Now that you have a backup on a separate drive inside your PC, and another one on a disconnected drive stored securely in the corner of your desk, you start looking for a more... distributed solution. What you want is an off-site backup. As it happens, you have a server with SSH access just sitting over there, doing nothing, and you have some spare GBs on it.

This is exactly the scenario in which this repository becomes useful. It is the most bare-bones off-site backup script you will probably find.

Pros:

  • encrypted using GPG
  • written in BASH so runs on pretty much anything
  • uses SSH for transport between local machine and remote storage server
  • performs rudimentary deduplication and compression

Cons:

  • written in BASH so it has the usual quirks of BASH scripts
  • uses SSH for transport so is kinda slow
  • performs only rudimentary deduplication so your archive size roughly equals the real size of your data

WARNING!

Be warned that it is a prototype!
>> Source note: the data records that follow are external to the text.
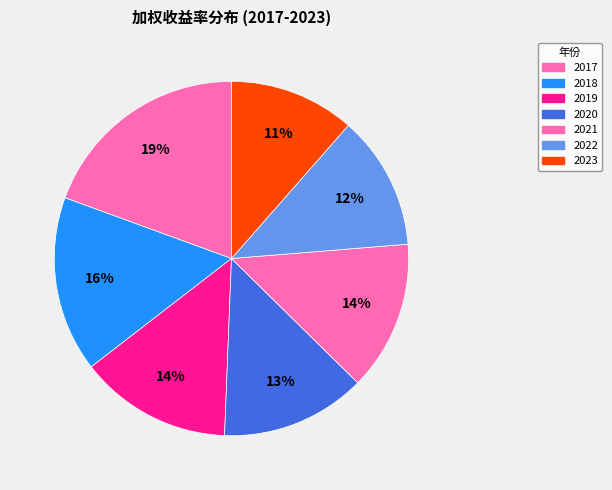

Is 2019 the majority of the pie?

No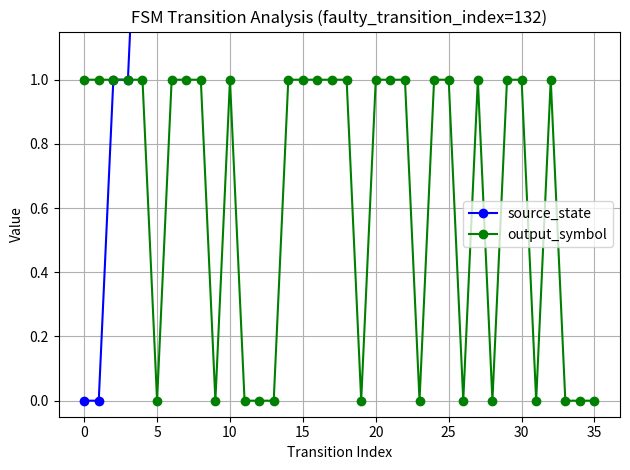

True or false: source_state and output_symbol intersect in this chart.

False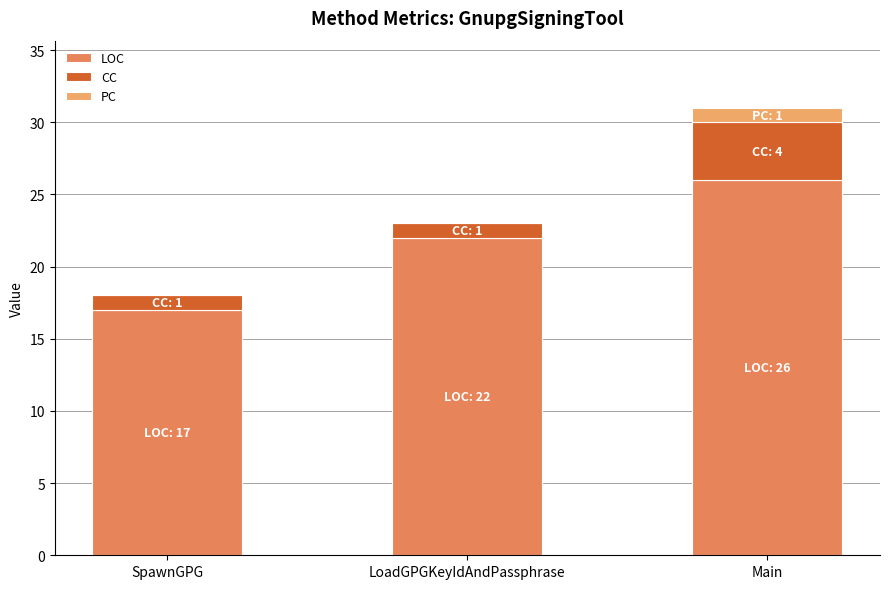

How many categories are shown in the chart?

3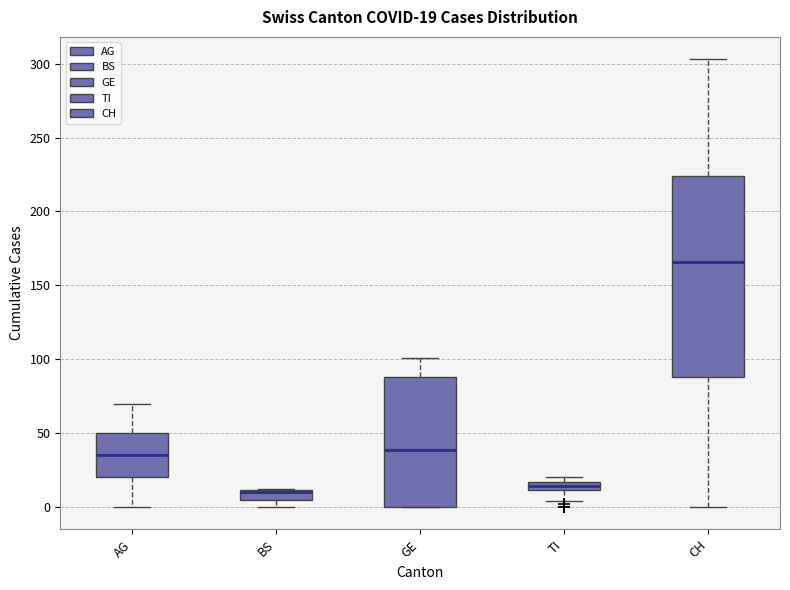

Comparing the boxes themselves (not the whiskers), which one is the tallest?

CH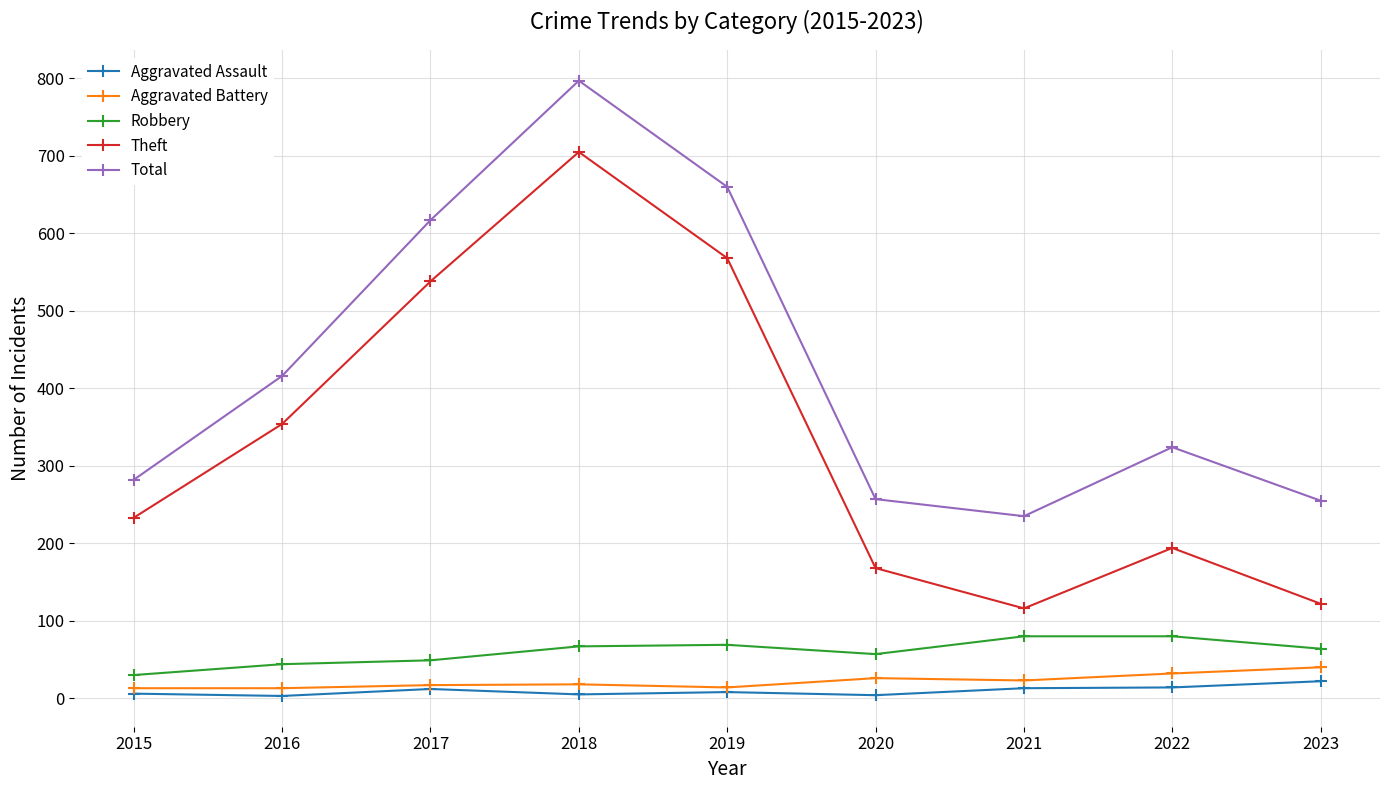

Which label corresponds to the largest value in the chart?

2018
I wrote it to diversify my backups and published it in hope that it may be useful for other people, but I cannot in good faith say that this is a rock solid software and will not fail. Use at your own risk.

AND ALWAYS HAVE UP-TO-DATE BACKUP IN AT LEAST TWO LOCATIONS!


Configuration

Put this in ~/.backup.config file:

# Fingerprint of GPG key used to encrypt the backup.
gpg_key=ABC012DEADBEEFC0FFEE

# The script needs to know where to upload blocks and indexes.
storage_user=john.doe
storage_host=example.com
storage_root=/home/backup/johndoe

On the remote machine, in the storage_root directory you must create two subdirectories: blocks and indexes.


Usage

To create the backup use:

]$ cd ~
]$ B3_ARCHIVE_NAME=stuff create.sh ./Important/Stuff

To restore the backup use:

]$ cd ~
   # First operand is the name of the backup, and
   # the second is the timestamp of that backup you want to
   # restore.
]$ restore-remote.sh stuff 20171012T232347

Details

The basic idea is to create a big tar archive split into 128K blocks of encrypted data, deduplicate and compress it, and ship it off to some server.

This program is written in such a way that it never sees a full tar file; it is always piping data, so the "working size" should not exceed a few megabytes for blocks. It needs, however, to have a full archive index available during both the creation of the backup (to store the order of blocks), and the restoration of the backup (to know which blocks should be fetched and extracted).

While blocks should always be roughly ~128K in size, indexes can grow big. The size of the index is about 1 byte for every 1KB of backup data (before encryption, compression, and deduplication). Blocks of data are identified by their SHA512 sums. SHA512 has the convenient property that its hex digests are 128 bytes long, and map nicely to the 128KB block size.

Pipelines

When creating a backup:

{local machine} -> tar -> split -> SHA512 -> gzip -> GPG -> scp -> {remote machine}

When restoring a backup:

{remote machine} -> scp -> GPG -> gzip -> tar -> {local machine}

License

This is Free Software published under GNU GPL v3 or any later version of this license.